Assigned task =>
Omit all pictures. Quote the lines from the one with "FIGURE 5 Synergy" through the end of the listing below, exactly as they appear.

Provided material =>

○ ○ ○

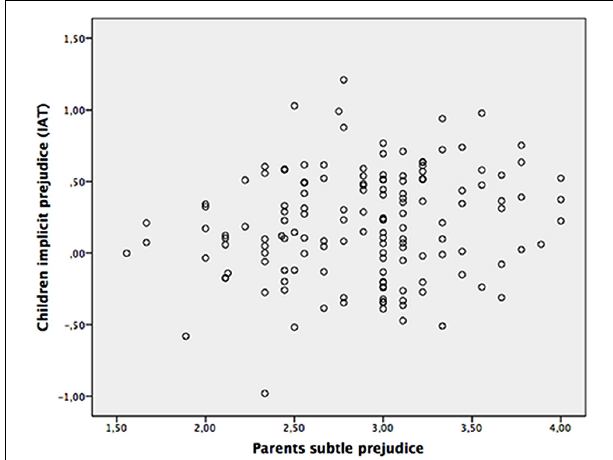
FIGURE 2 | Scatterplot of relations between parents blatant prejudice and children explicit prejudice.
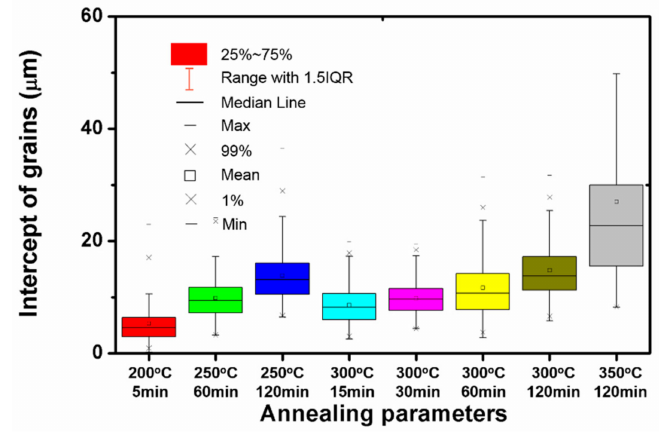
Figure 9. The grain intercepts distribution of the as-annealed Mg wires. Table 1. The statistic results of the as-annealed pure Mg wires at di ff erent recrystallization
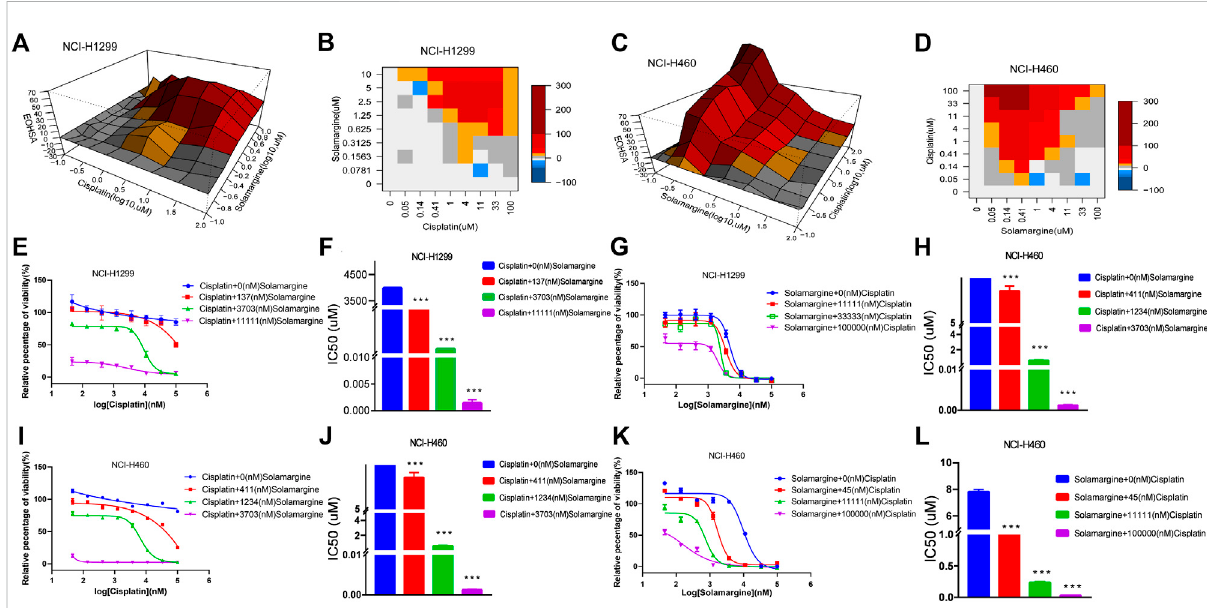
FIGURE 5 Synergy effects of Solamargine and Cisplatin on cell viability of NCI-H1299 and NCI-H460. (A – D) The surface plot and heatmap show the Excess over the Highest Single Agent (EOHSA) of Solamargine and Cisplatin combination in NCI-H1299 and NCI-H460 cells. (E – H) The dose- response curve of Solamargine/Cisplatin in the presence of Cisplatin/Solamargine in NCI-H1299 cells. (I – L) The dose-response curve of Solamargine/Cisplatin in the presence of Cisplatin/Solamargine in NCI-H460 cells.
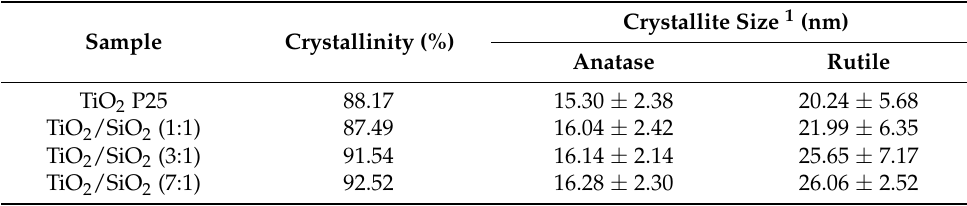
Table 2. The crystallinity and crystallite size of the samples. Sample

○ ○ ○

Solution for this exercise =>
FIGURE 5 Synergy effects of Solamargine and Cisplatin on cell viability of NCI-H1299 and NCI-H460. (A – D) The surface plot and heatmap show the Excess over the Highest Single Agent (EOHSA) of Solamargine and Cisplatin combination in NCI-H1299 and NCI-H460 cells. (E – H) The dose- response curve of Solamargine/Cisplatin in the presence of Cisplatin/Solamargine in NCI-H1299 cells. (I – L) The dose-response curve of Solamargine/Cisplatin in the presence of Cisplatin/Solamargine in NCI-H460 cells.
Table 2. The crystallinity and crystallite size of the samples. Sample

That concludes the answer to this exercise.